Photography by Henry Z. De Kuyper
We send Armalite’s Super SASS to Fat Camp
After hearing about a few too many “game changers” that didn’t live up to their marketing hype, I’ve become pretty jaded when it comes to new products in the firearms industry. When I sat down with a company called Proof Research at the 2013 SHOT Show in Vegas, I had my BS detector with me. They were claiming to have perfected the process of building rifle barrels out of carbon fiber. Well, technically, it’s actually wrapping really thin steel barrels in the space-age compound. I’m always up for carrying less weight so I was intrigued. When they offered to put a barrel on the Armalite Super SASS languishing in my safe, I figured I’d let them prove their claims.
Proof Research is based in the emerging gunmaking Mecca of Western Montana and encompasses four previously independent companies. The firm combines a small custom rifle company specializing in ARs and bolt guns, a traditional steel barrel factory, its carbon-fiber barrel operation, and a synthetic stock manufacturer. Proof Research builds rifles from the ground up, as well as sells components to consumers and manufacturers alike. Though I’ve used some of its other products, which are first-rate, it is the innovation in the realm of carbon-fiber barrel construction that is making waves in the firearm industry.

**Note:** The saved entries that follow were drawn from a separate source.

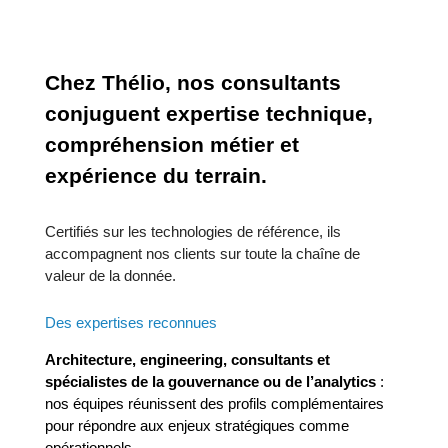
Chez
Thélio,
nos
consultants
conjuguent
expertise
technique,
compréhension
métier
et
expérience
du
terrain.
Certifiés
sur
les
technologies
de
référence,
ils
accompagnent
nos
clients
sur
toute
la
chaîne
de
valeur
de
la
donnée.
Des
expertises
reconnues
Architecture, engineering
,
consultants
et
spécialistes
de
la
gouvernance
ou
de
l’analytics
:
nos
équipes
réunissent
des
profils
complémentaires
pour
répondre
aux
enjeux
stratégiques
comme
opérationnels.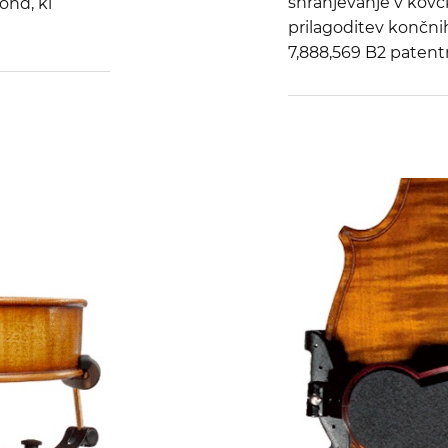
shranjevanje v kovčk
ond, ki
prilagoditev končni
7,888,569 B2 patent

Carbon fiber is roughly seven times stronger than steel by weight, and though it has been around as long as the AR-10, it didn’t see widespread use on firearm parts until the past decade. Even now, the process of producing carbon fiber barrels that meet claims of strength, accuracy, and heat dissipation has proven difficult for even the best manufacturers. Using fibers traditionally found on race car brakes and wrapping them in a manner that favors the longitudinal heat dispersion of the materials, Proof Research’s barrels are designed to dissipate the heat emanating from the steel barrel rather than insulate it. Proof’s barrels begin as full-profile cut-rifled match grade 416R stainless steel barrel blanks made in-house that are turned down to a thin profile everywhere but the shank, muzzle, and gas block journal. This pencil-thin steel is then wrapped with carbon fiber in a helical pattern and secured with a proprietary bonding agent. The process provides a finished product that is stiffer, stronger, and 20- to 64-percent lighter than a steel barrel of equal capability — and it dissipates heat far faster, too. Stiffer barrels mean less harmonic “whip,” resulting in better accuracy; the improved heat dissipation means that the barrel will maintain that accuracy over longer sessions of fire.